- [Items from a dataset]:
--------------------------------

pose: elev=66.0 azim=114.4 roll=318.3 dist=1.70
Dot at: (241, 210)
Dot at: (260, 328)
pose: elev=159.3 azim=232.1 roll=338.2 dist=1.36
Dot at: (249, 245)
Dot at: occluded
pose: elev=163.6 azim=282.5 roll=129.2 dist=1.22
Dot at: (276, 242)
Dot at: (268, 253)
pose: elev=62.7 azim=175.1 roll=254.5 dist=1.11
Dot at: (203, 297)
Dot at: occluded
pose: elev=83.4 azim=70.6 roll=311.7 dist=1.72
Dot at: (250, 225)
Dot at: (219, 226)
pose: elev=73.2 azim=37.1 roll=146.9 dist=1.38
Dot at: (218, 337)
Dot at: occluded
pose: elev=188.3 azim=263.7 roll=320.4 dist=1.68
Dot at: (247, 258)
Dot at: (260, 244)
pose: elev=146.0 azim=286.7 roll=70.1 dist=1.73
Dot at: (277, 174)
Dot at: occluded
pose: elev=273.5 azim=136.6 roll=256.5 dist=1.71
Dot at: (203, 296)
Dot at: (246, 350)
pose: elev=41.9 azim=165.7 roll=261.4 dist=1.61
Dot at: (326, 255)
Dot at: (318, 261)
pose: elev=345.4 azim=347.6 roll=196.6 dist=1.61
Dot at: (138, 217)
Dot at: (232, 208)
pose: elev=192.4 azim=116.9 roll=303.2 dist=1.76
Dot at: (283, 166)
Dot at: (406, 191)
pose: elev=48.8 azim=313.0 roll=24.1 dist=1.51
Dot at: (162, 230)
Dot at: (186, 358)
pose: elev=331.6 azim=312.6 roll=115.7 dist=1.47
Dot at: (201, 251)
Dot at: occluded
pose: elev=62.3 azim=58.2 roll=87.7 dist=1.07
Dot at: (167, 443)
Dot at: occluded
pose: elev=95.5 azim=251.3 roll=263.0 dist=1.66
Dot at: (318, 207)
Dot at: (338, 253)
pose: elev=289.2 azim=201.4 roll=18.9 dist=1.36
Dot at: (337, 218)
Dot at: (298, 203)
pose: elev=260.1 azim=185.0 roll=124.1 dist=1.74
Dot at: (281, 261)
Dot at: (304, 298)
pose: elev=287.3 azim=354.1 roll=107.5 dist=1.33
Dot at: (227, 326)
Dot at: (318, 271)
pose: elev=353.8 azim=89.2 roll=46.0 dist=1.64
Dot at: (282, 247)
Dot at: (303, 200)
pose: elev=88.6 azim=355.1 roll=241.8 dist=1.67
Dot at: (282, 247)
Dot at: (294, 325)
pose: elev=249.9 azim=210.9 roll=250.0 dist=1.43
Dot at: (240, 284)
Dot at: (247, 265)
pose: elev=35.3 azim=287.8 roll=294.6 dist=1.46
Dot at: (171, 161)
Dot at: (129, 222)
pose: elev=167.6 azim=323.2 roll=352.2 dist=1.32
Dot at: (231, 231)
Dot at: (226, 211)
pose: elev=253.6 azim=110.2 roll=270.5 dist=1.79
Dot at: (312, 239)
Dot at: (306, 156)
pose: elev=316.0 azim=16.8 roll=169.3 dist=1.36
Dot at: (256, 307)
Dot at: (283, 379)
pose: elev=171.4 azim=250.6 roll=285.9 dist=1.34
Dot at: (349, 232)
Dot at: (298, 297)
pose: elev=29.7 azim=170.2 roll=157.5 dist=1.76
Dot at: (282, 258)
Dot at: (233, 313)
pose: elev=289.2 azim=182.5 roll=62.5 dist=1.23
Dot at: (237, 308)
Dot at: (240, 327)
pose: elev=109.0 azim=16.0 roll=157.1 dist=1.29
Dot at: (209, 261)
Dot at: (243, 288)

--------------------------------

- [Task directions]: Return, unchanged, the lines of the records above from the one containing "pose: elev=345.4 azim=347.6" through the one containing "Dot at: (186, 358)", keeping both of those lines.

- [The solution]:
pose: elev=345.4 azim=347.6 roll=196.6 dist=1.61
Dot at: (138, 217)
Dot at: (232, 208)
pose: elev=192.4 azim=116.9 roll=303.2 dist=1.76
Dot at: (283, 166)
Dot at: (406, 191)
pose: elev=48.8 azim=313.0 roll=24.1 dist=1.51
Dot at: (162, 230)
Dot at: (186, 358)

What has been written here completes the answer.